CEO steps down, additional devices added to recall
In a press release on August 16, 2022, Royal Philips announced that it is replacing its CEO Frans van Houten, who has been in the role for more than a decade, with Roy Jakobs. After the recall last year, revenues began slipping and fell 13 percent in second quarter 2022 as compared to second quarter 2021. The change in leadership will become official October 15, and Mr. van Houten will act as an adviser until April 30, 2023.
Following the recall of millions of ventilators in June 2021 that have been tied to 168 deaths, the company initiated a separate recall of additional devices that were not part of the original recall. All of its V60, V60 Plus, and V680 ventilators were recalled, more than 56,000 of which were distributed in the U.S. between May 2009 and December 2021, as reported by Fierce Biotech. All of these models are indicated for use only in healthcare facilities.

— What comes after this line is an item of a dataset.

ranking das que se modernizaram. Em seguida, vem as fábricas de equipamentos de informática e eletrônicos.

This recall was prompted by an issue with the internal power mechanism in the machines. An energy fluctuation could force the backup alarm controller to reboot, which could cause a complete shutdown of the device with no visible or audible alarm or warning.
Philips has issued guidance for healthcare providers who continue using the devices after taking some mitigating actions. They are strongly recommending that all users connect the devices to a nurse call or remote alarm system and make sure to respond promptly to every alarm issued by the device or the backup alarm system, regardless of priority level. They have also recommended that users install an oxygen analyzer and use pulse oximeters to serve as additional monitors for potential shutdowns.

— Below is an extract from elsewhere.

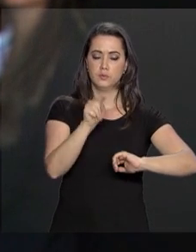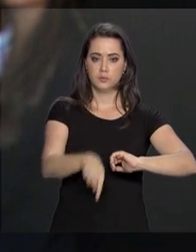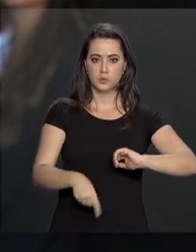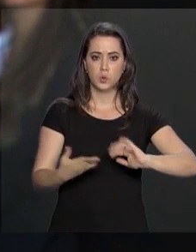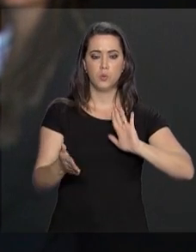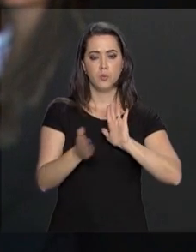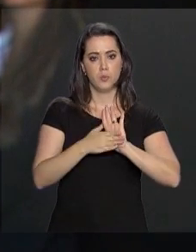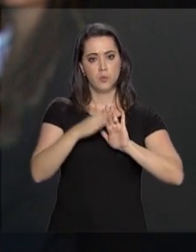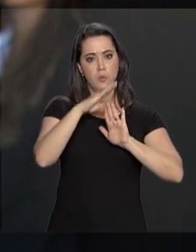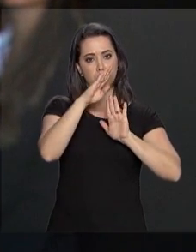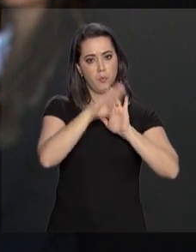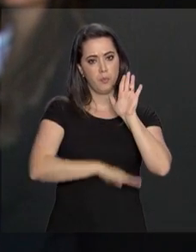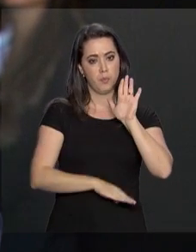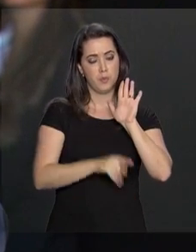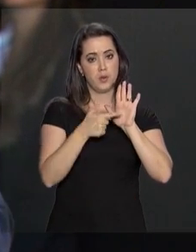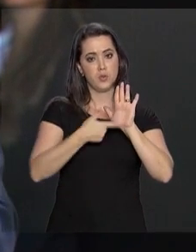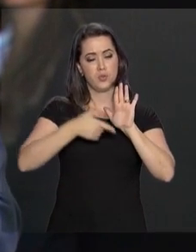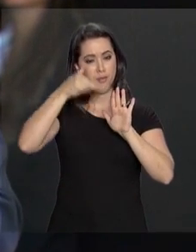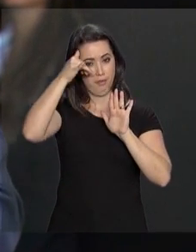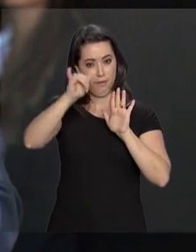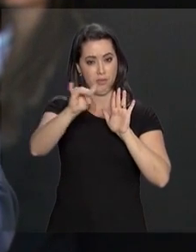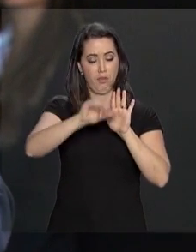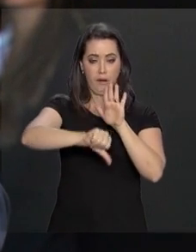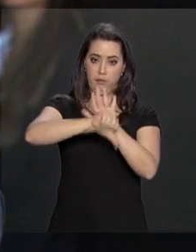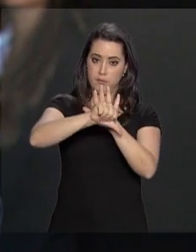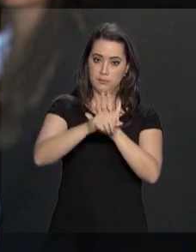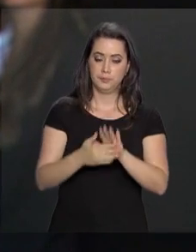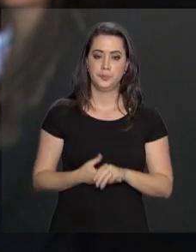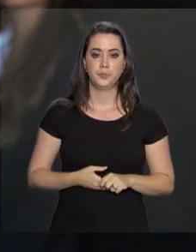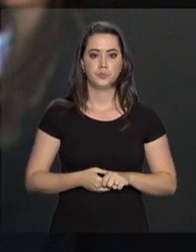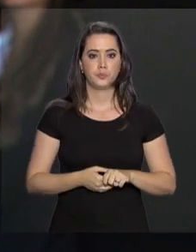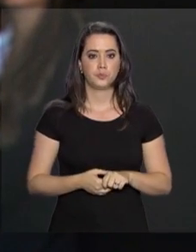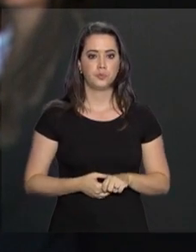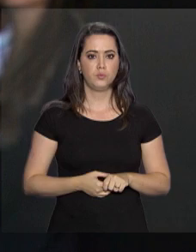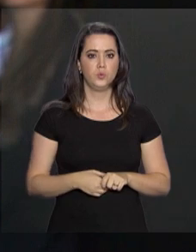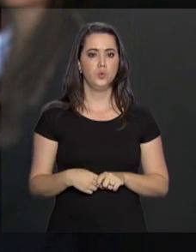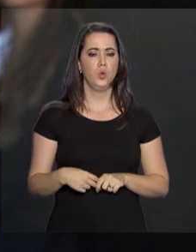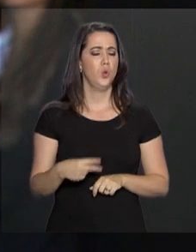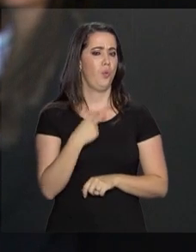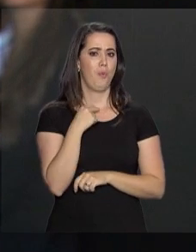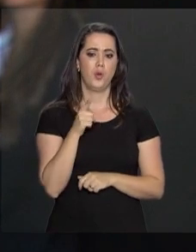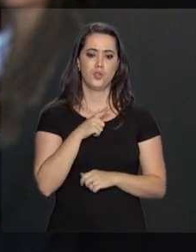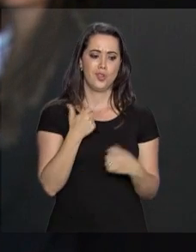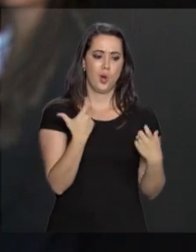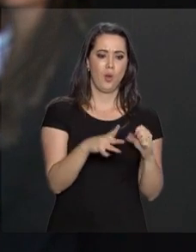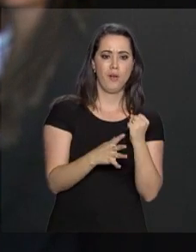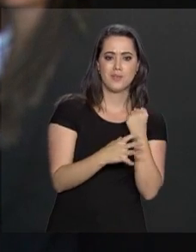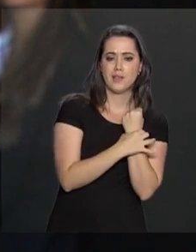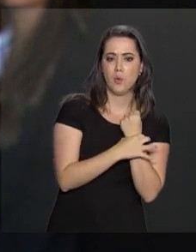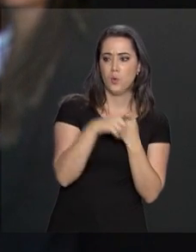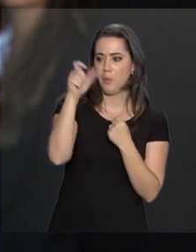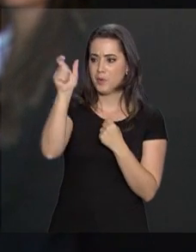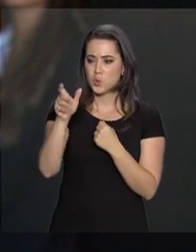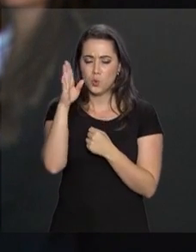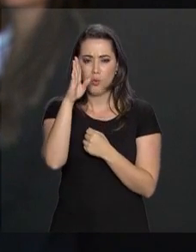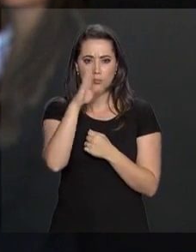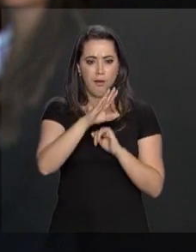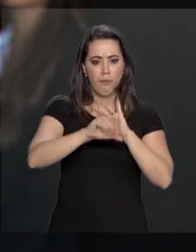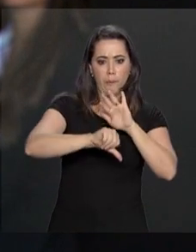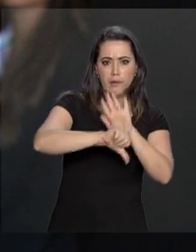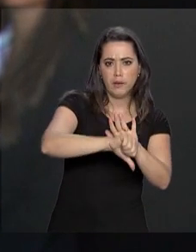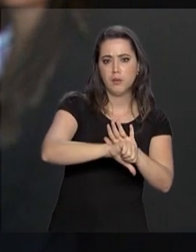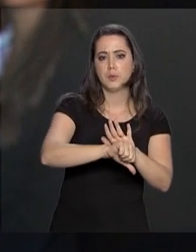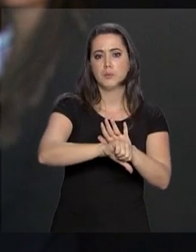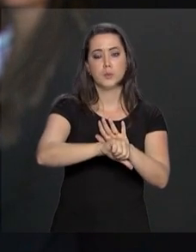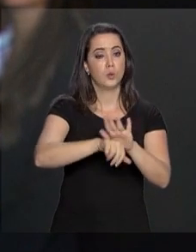um projeto de lei anticrime. Não deve haver portos seguros para criminosos e para o produto dos seus crimes.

Philips also recommends having backup ventilators at the ready in the event one of their devices does shut down. That would make it easier to immediately disconnect the patient from the faulty device and get them connected to a backup device as quickly as possible.
If these suggested additional protections are not instituted, Philips suggests that users analyze whether continuing to use the devices is worth the potential risk.